Removing the eye patch he slipped a few squirts of it into the yellow, red, and gray cracked thing. There was no longer any sign of that blue which so predominated the other eye. The blue had dried out very soon after the accident along with the white and the tear ducts. What was left once the moisture was gone was scarcely human.

He didn't remember the hours surrounding the accident. The doctors had insisted that it was due to trauma and shock. Kraken did remember, however, the hours after the accident and the surgery that followed. He'd woken up in his room with a splitting headache and the feeling that his eye was on fire.

Then, without even remembering how it had, he simply knew what happened. He had most likely lost his eye and he knew that he would never be as fast as he was or even as coordinated as he'd been. This had made him hesitant to try and open the other one, unwilling to get up ever again. In the end he had, and been glad of it.

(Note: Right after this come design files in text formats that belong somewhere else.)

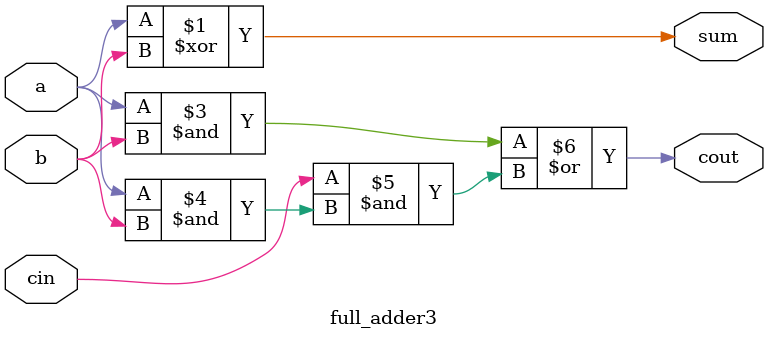
<source format=v>
module full_adder3(a,b,cin,sum,cout);
input a,b,cin;
output sum,cout;
assign sum = a^b^1'b0;
assign cout = a&b|cin&(a&b); 
// initial begin
//     $display("The incorrect adder with xor1 having in2/0");
// end   
endmodule
</source>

Vanya had been sitting by his hospital bed, her face white and strained. Her eyes were red-rimmed and as he opened his eyes she had just been depositing a tissue next to the bed. He hadn't known it at the time, but she had many reasons to be nervous. The first was that she was in trouble, or would be soon. As soon as she heard that he'd been injured she'd hopped a cab from her boarding school all the way to the City hospital. No one knew she was there yet, not Pogo or Space, not even Hargreeves.

Yet, there she was. He hadn't been expecting her to be there until another few weeks. Just when he was at what was most likely the lowest point in his life, there she was. The best part was that she didn't say anything. She didn't try to give him any false, optimistic slogans to cheer him up. She simply reached out and grasped his large hand with her smaller, paler one.

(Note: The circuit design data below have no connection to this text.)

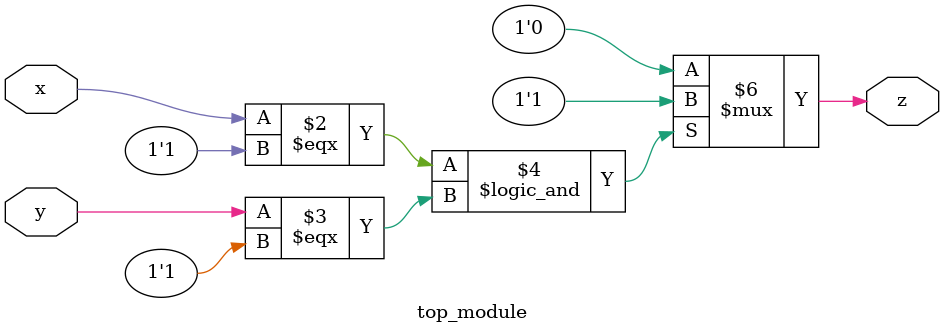
<source format=sv>
module top_module(
    input x,
    input y,
    output reg z);

    always @*
        if ((x === 1'b1) && (y === 1'b1))
            z = 1'b1;
        else
            z = 1'b0;
    
endmodule

</source>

He'd looked up at her then, just staring. Very carefully she'd lifted his hand until it touched her forehead. Then her other hand clasped it too, and then she sat in silence for nearly an hour with him. Vanya understood that there was nothing she could say, only a gesture of comfort to give. After the first minute of shock he squeezed back so that he could see a tentative smile on her lips.

That had been the start, the absolute quiet that had sprung up between them. It was deeper than any words or anything he'd ever experienced. Then Hargreeves had come in the next morning, absolutely furious at her for leaving school with no notice to anyone and without his permission.

"Stop it," Kraken growled at his reflection.

Snapping the eye patch back on his eye he continued to stare at his reflection.

"Just stop it," he growled again.

The reflection said nothing in return as he stormed back to his bed. There was nothing left to discuss, nothing left to ponder, nothing left to even think about. He'd gone over this with himself a hundred times in the past year. Kraken had made his decision and he had acted quickly. He reminded himself of this fact as he lay down for the night.

He also reminded himself to go by the restaurant tomorrow, a rather interesting contradiction.